In 2024, PAR profiles showed stronger attenuation outside corrals than inside (Figure 5). Predicted minimum-light threshold depths were 101 cm (95% CI: 99–104) inside corrals and 81 cm (95% CI: 77–85) outside, corresponding to a 1.25× increase inside corrals (95% CI for ratio: 1.22–1.29).

Across the 2024 sampling dates, near-surface PAR was often higher in the open lake, whereas PAR at deeper depths was consistently higher inside corrals (Supporting Information Figure S3; Table S2). We attribute this to near surface phytoplankton biomass inside the corrals, with less suspended solids in the water column compared to outside the corrals. Regression slopes of ln(PAR) versus depth varied among dates and generally indicated weaker attenuation inside corrals, except during a late-August bloom when phytoplankton biomass was elevated inside the corrals (Figure S1). Accordingly, the depth at which PAR reached the theoretical minimum occurred deeper inside corrals on most dates, with exceptions only when phytoplankton biomass was substantially higher inside corrals.

Phytoplankton biovolume (log₁₀ µm³ mL⁻¹) was significantly lower inside corrals (GLM: z = 2.23, p = 0.02; Figure 6; Table S3). Mixed-effects models indicated that relationships between PAR and covariates were depth-dependent (Table S4): Chlorophyll a and phycocyanin were associated with reduced PAR at the two shallowest depths but not deeper, consistent with pigment distributions concentrated near the surface. Total suspended solids reduced PAR across all depths, whereas volatile suspended solids, oxidation–reduction potential, and conductivity were most strongly associated with mid-depth PAR.

4. Discussion

Resuspension of fine sediments together with elevated phytoplankton biomass, emerged as the dominant controls on light attenuation in Utah Lake and represent a critical barrier to ecosystem recovery. By reducing wave energy and abiotic and biotic physical disturbance, the mesocosms promoted particulate settling, reduced resuspension, reduced optical backscatter, and increased subsurface light availability. These conditions are prerequisites for littoral zone benthic primary production and for re-establishing benthic–pelagic coupling in shallow lake ecosystems such as Utah Lake. However, under certain conditions these can also increase suspended phytoplankton biomass.

Phytoplankton biomass contributed to light attenuation through mechanisms that differed fundamentally from those of inorganic suspended solids. Whereas resuspended fine sediments primarily increase light attenuation via scattering and backscatter, phytoplankton blooms reduce light penetration mainly through absorption and self-shading. Prior work has demonstrated that high chlorophyll a concentrations can strongly attenuate PAR, with large-celled taxa such as the dinoflagellate Ceratium hirundinella capable of attenuating nearly 90% of incident radiation [25]. This species frequently dominates phytoplankton assemblages in Utah Lake and, together with other phytoplankton taxa particularly cyanobacteria, likely plays a substantial role in regulating underwater light conditions during blooms [26]. In addition, microbiologically mediated CaCO₃ precipitation may further elevate turbidity and light scattering, representing an understudied but potentially important process requiring targeted investigation [25]. While these processes contribute significantly to light limitation in Utah Lake, suspended sediments are the dominant process controlling light limitation outside of active blooms.

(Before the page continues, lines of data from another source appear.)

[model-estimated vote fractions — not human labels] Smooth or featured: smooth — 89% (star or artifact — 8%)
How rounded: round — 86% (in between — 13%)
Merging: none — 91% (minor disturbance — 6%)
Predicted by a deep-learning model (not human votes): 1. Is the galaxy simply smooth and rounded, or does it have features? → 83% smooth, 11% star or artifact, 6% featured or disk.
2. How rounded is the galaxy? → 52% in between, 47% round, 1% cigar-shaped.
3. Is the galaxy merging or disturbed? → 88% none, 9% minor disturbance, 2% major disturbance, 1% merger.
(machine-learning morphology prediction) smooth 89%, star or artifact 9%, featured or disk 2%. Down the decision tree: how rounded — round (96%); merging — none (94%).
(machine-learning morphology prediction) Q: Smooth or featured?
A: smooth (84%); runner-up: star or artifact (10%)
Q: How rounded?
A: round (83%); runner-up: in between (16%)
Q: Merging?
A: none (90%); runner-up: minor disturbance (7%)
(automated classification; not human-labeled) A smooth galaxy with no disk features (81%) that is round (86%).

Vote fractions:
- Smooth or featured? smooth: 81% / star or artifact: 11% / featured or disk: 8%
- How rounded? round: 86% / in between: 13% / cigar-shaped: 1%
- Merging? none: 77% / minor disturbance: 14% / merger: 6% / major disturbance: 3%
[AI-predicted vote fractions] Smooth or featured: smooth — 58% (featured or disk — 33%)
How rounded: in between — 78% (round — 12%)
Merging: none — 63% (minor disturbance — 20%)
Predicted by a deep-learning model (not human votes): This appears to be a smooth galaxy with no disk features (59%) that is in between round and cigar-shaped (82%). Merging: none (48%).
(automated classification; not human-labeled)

Interannual differences in lake level, with 2022–2023 characterized by low water that generally had higher suspended solids concentrations and 2024 by high water conditions which generally had lower concentrations both from dilution and increased depth limiting wave resuspension, likely influenced resuspension dynamics, particle residence time, and optical properties of the water column, complicating year-to-year comparisons. Although the corrals reduced turbation, we neither intended or achieved complete isolation from wave energy and bioturbation. Rather, our experimental design sought to approximate conditions expected under realistic restoration scenarios, including reduced bioturbation following carp removal and increased sediment stabilization by native macrophytes, benthic algae, and bivalve mollusks [26].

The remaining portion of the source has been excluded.